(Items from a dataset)
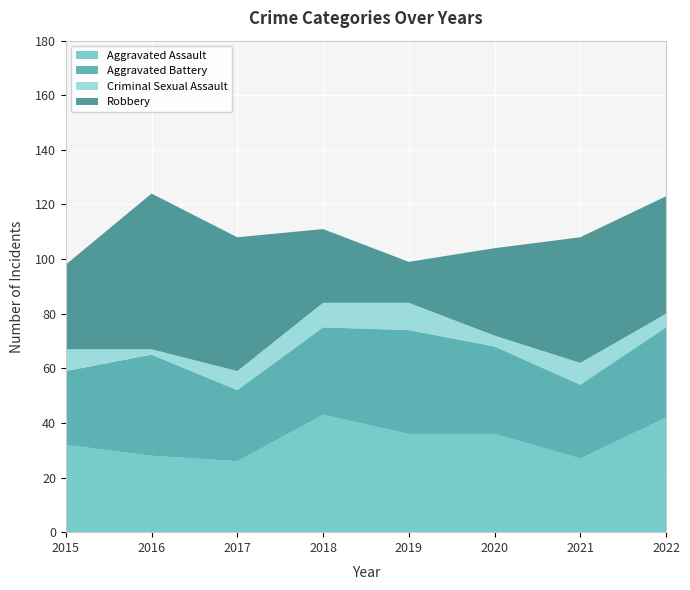

Reading left to right, extract all data points from this chart.

Aggravated Assault: 2015=32	2016=28	2017=26	2018=43	2019=36	2020=36	2021=27	2022=42
Aggravated Battery: 2015=27	2016=37	2017=26	2018=32	2019=38	2020=32	2021=27	2022=33
Criminal Sexual Assault: 2015=8	2016=2	2017=7	2018=9	2019=10	2020=4	2021=8	2022=5
Robbery: 2015=31	2016=57	2017=49	2018=27	2019=15	2020=32	2021=46	2022=43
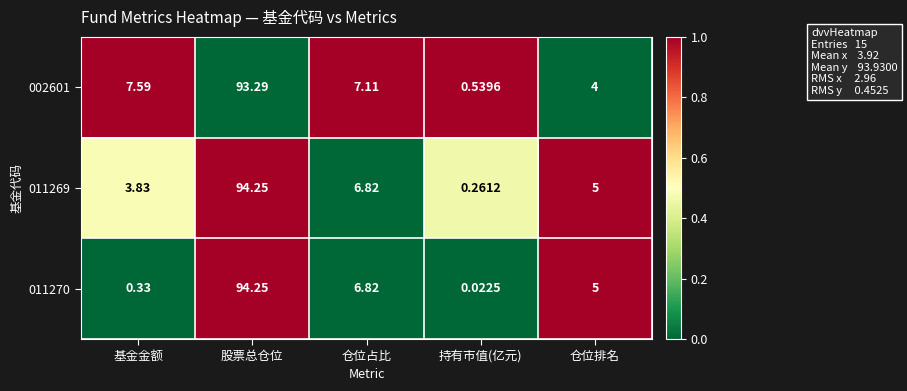

Which series changed the most between 基金金额 and 股票总仓位?

011270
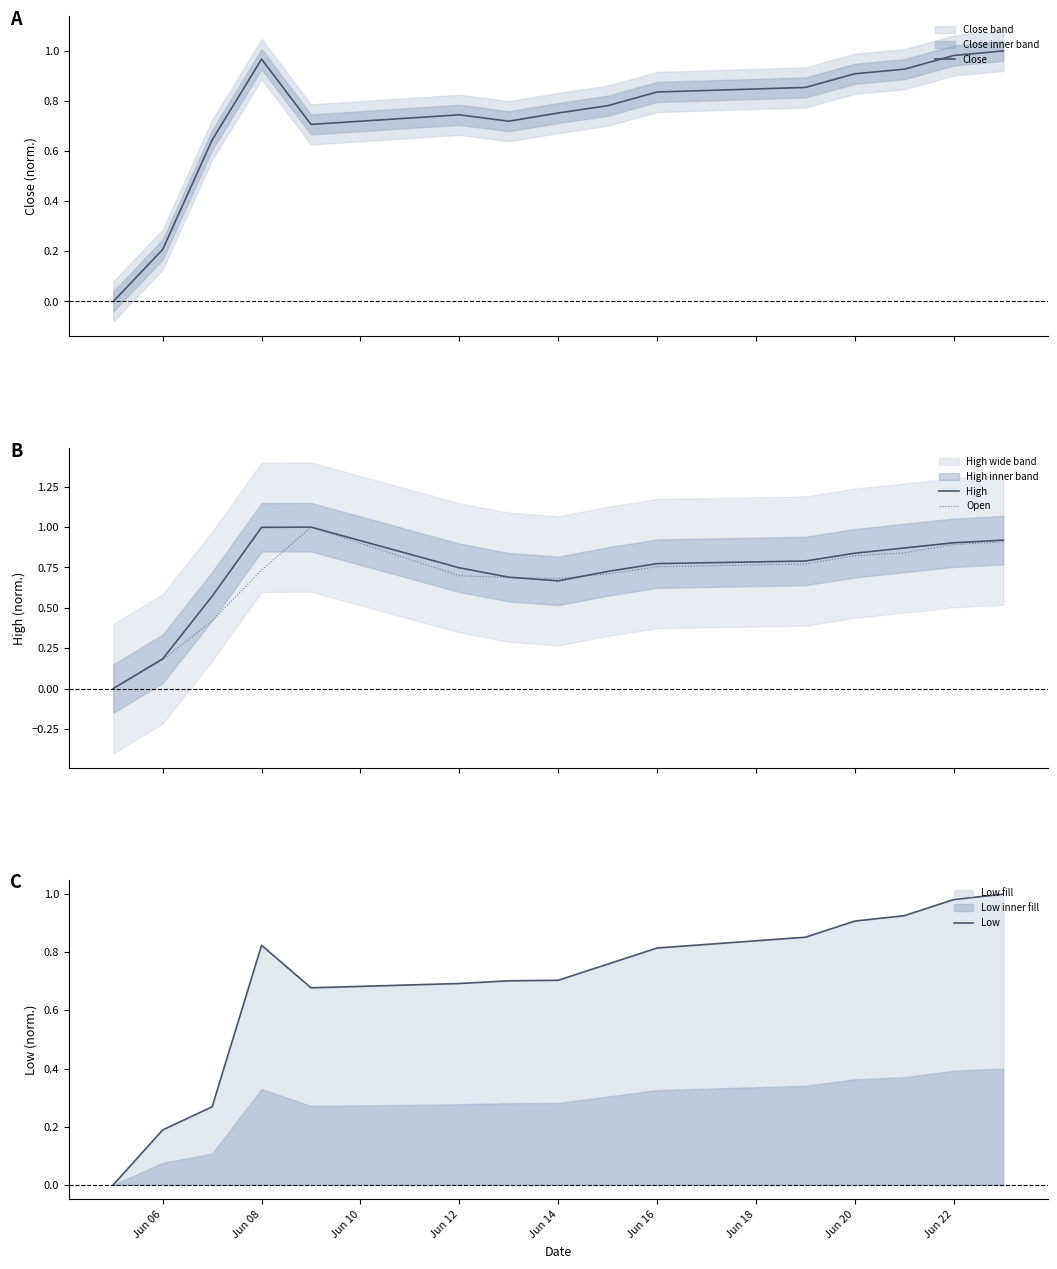

What is the maximum value for High?

1.0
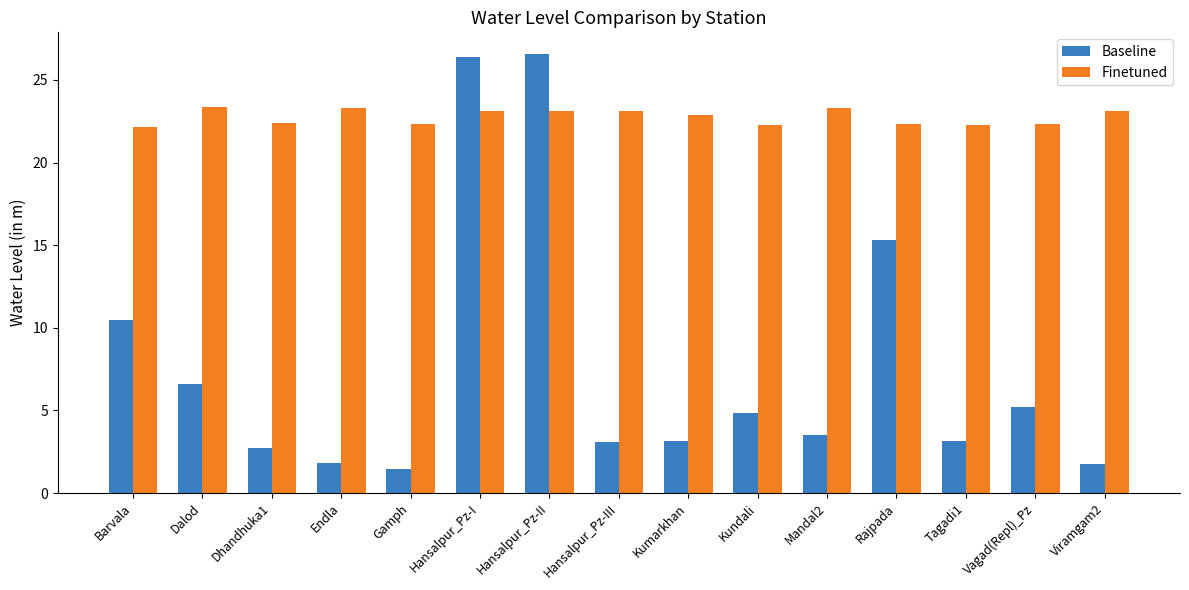

What is the difference between the maximum and minimum values in the Finetuned series?

1.2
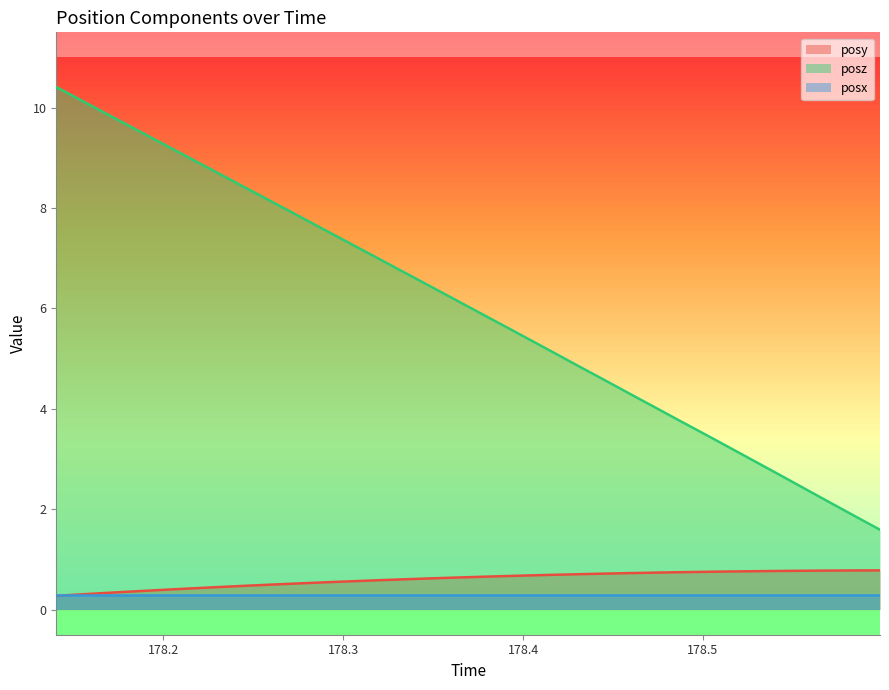

At how many categories does at least one series exceed 9?

6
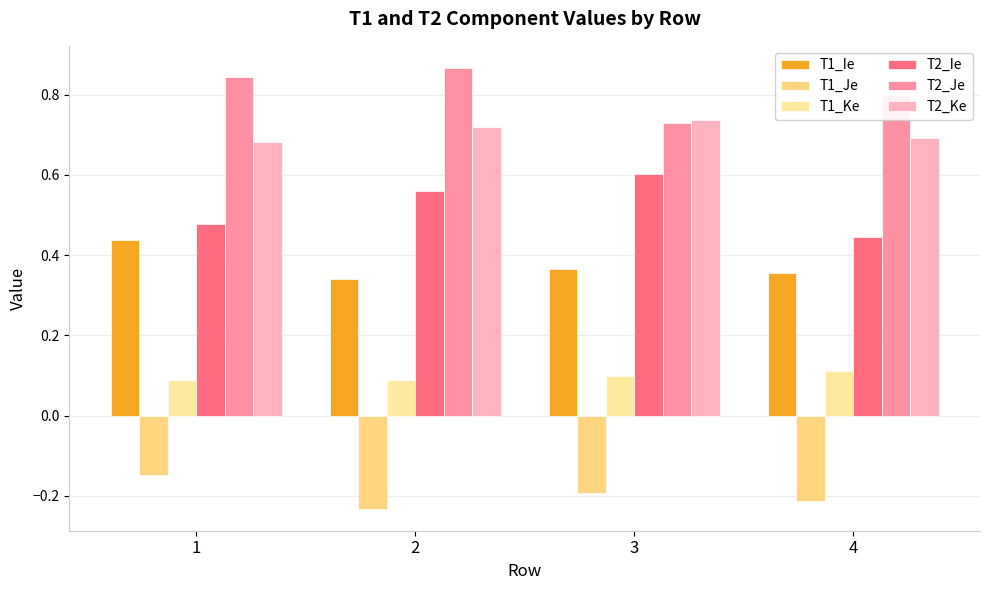

Rank the categories by T1_Ke value from lowest to highest.

1, 2, 3, 4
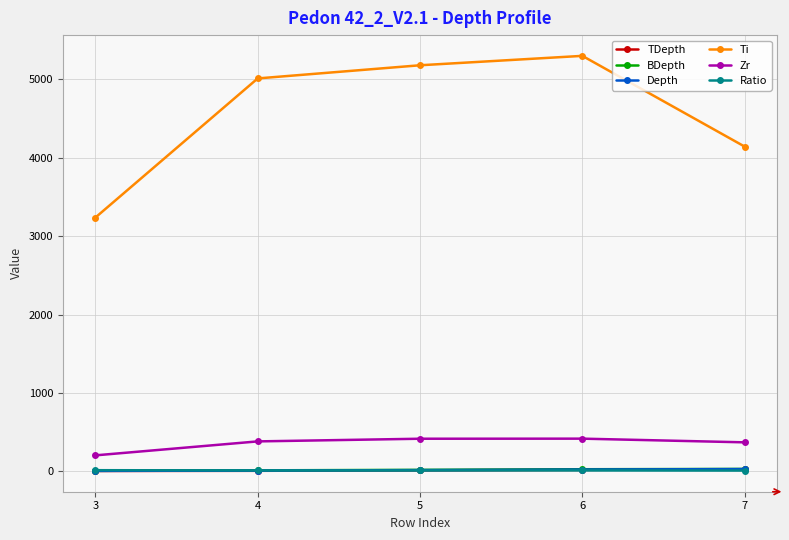

Which series has the largest total across all categories?

Ti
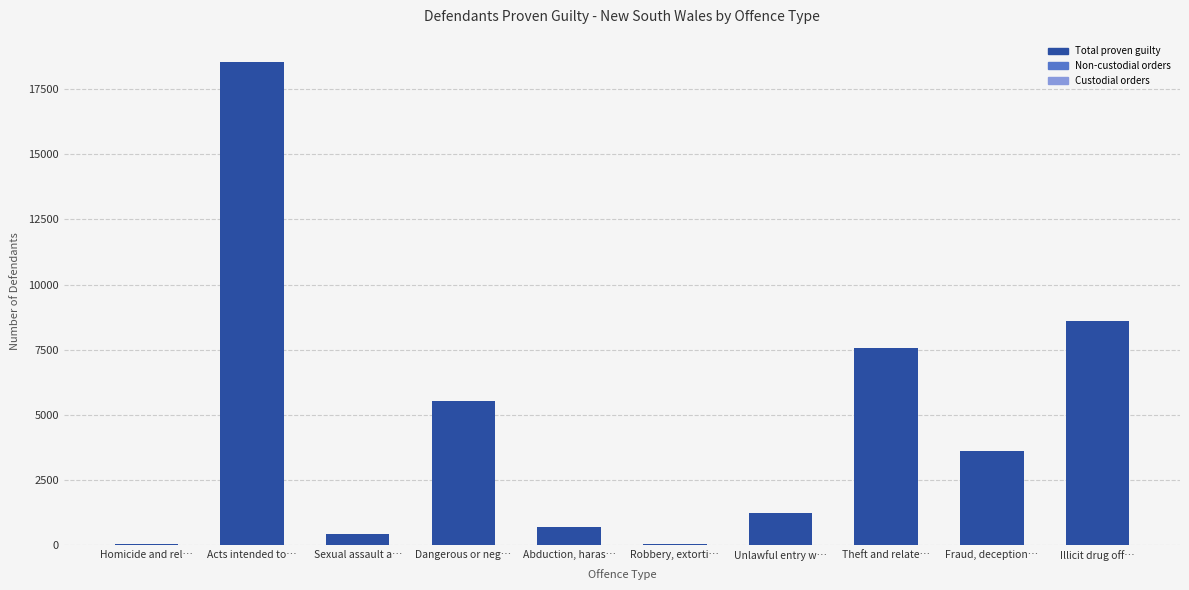

What is the greatest value displayed?

18550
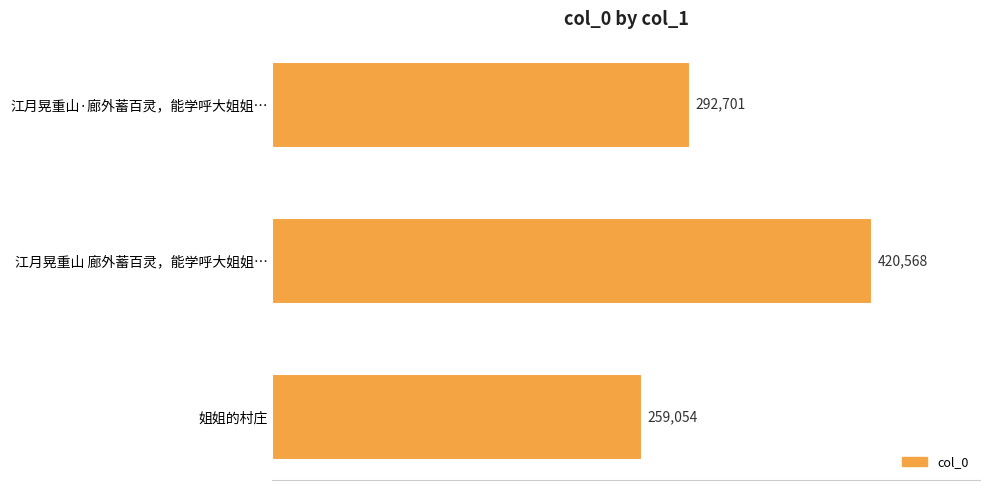

List the labels in order of value, largest first.

江月晃重山 廊外蓄百灵，能学呼大姐姐…, 江月晃重山·廊外蓄百灵，能学呼大姐姐…, 姐姐的村庄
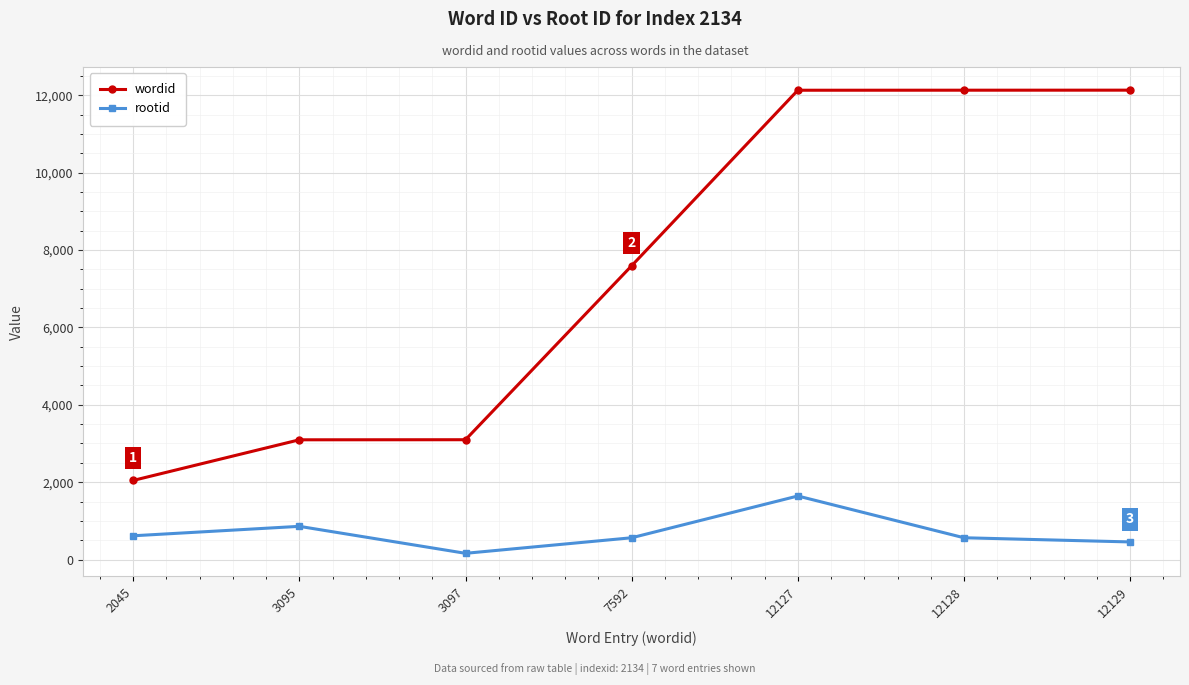

What is the difference between the highest and lowest values at 3097?

2935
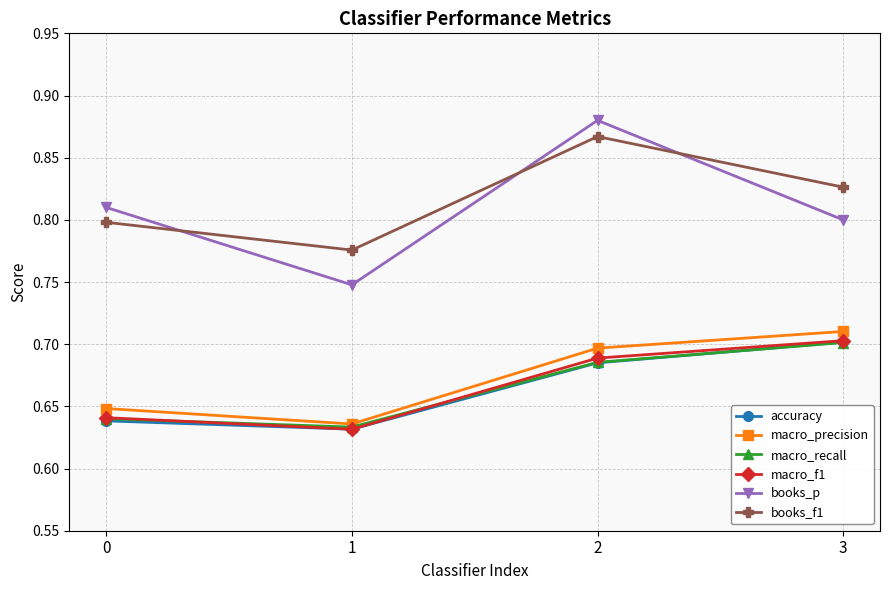

True or false: macro_precision and books_p cross at least once.

False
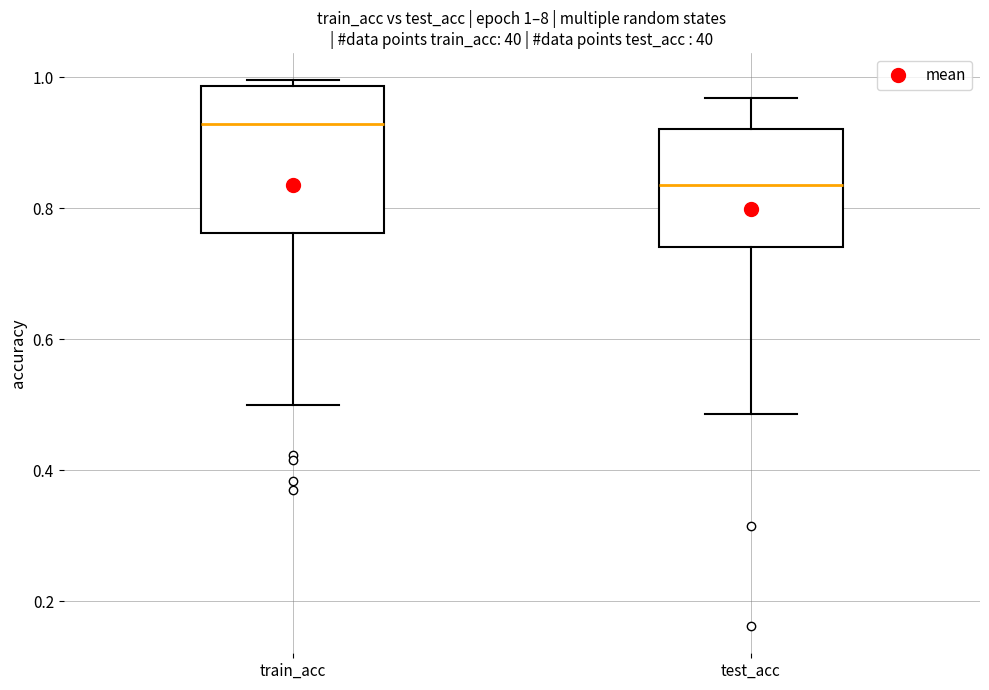

Which box has the highest median line?

train_acc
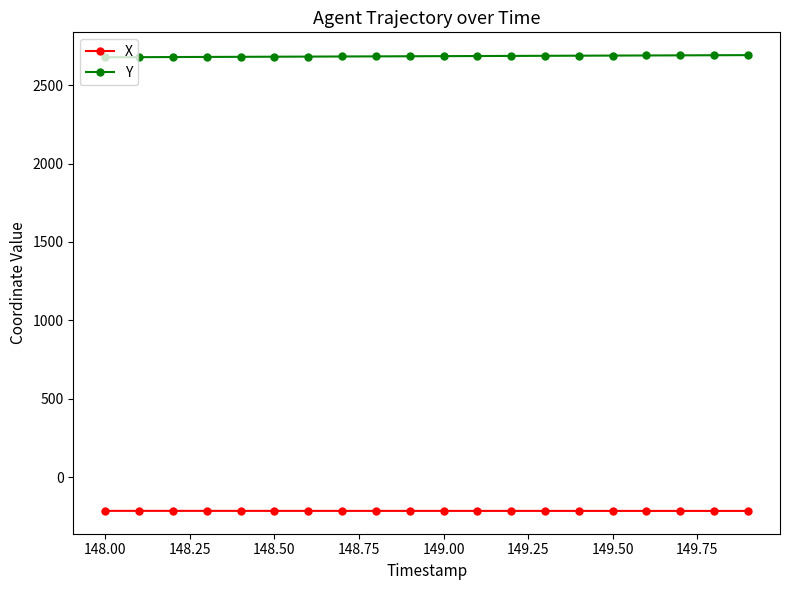

At how many categories does at least one series exceed 1239?

20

- **Work required**
Gather every line from the items above that contains the word "maximum".

- **Task solution**
What is the maximum value for High?
What is the difference between the maximum and minimum values in the Finetuned series?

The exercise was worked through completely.